A promessa de perdão foi criticada por senadores e especialistas em narcotráfico como um sinal de indiferença perante crimes graves.

É neste contraste que o pai de Any decidiu falar. Com a filha deportada, duas outras, pequenas, a perguntar pela irmã, e o visto americano cada vez mais longe, diz que quer pelo menos deixar um registo do que aconteceu: “Achei importante contar o que a nossa família está a viver agora, porque é a realidade de muita gente”, explicou.

Ao mesmo tempo, o país para onde Any foi devolvida a ferros está em plena contagem de votos e tudo indica que o próximo Presidente será o candidato conservador Nasry “Tito” Asfura, do Partido Nacional, o mesmo do ex-Presidente condenado por narcotráfico. Asfura liderava esta segunda-feira a contagem preliminar com cerca de 41% dos votos, ligeiramente à frente de Salvador Nasralla, do Partido Liberal, enquanto a candidata do partido no poder, Rixi Moncada, seguia distante, perto dos 20%.

Asfura é o homem em quem Trump diz “confiar” para governar as Honduras e foi por ele pessoalmente apadrinhado, num pacote que inclui ameaças de reduzir a ajuda norte-americana se o candidato perder.

Para Trump, as Honduras não são apenas o país de onde Any saiu em criança e para onde foi agora devolvida: são um pequeno tabuleiro onde se joga migração, droga e guerra fria com a esquerda latino-americana.

É ali que ele quer um Governo “amigo” que ajude a travar caravanas de migrantes antes de chegarem à fronteira dos EUA, que alinhe com a sua narrativa de combate ao “narcotráfico” — mesmo que isso passe por prometer um perdão ao ex-Presidente condenado em Nova Iorque por facilitar a passagem de centenas de toneladas de cocaína rumo ao mercado norte-americano — e que sirva de vitrina contra a China, com a promessa de voltar a romper com Pequim para reconhecer Taiwan.

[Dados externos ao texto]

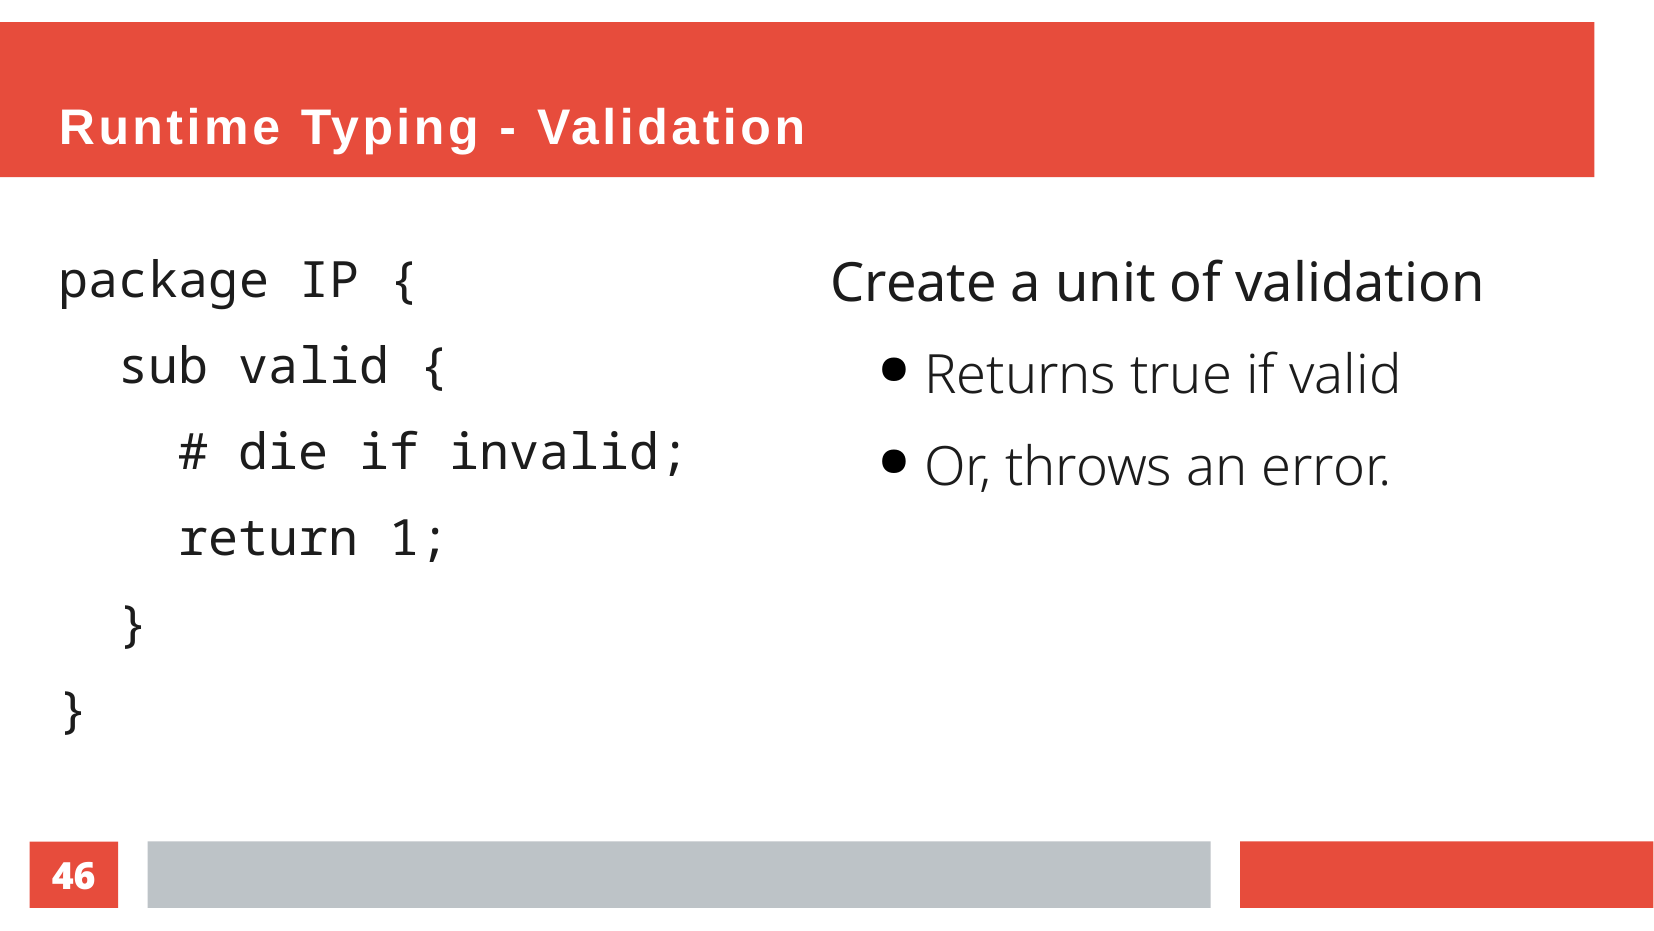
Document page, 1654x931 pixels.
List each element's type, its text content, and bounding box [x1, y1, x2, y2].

Nasry “Tito” Asfura já fez saber que quer voltar a cortar relações com a China e reconhecer outra vez Taiwan, ao contrário do que têm feito quase todos os países da região, que deixaram Taiwan para passar a reconhecer apenas Pequim.

Quando apresenta as eleições hondurenhas como um duelo entre “direita” e “narcocomunistas”, Trump está a falar tanto para as elites de Tegucigalpa como para o seu eleitorado interno: mostra que consegue pressionar governos pequenos, reposicionar aliados e usar um país dependente como cenário da ordem que diz querer impor em toda a região.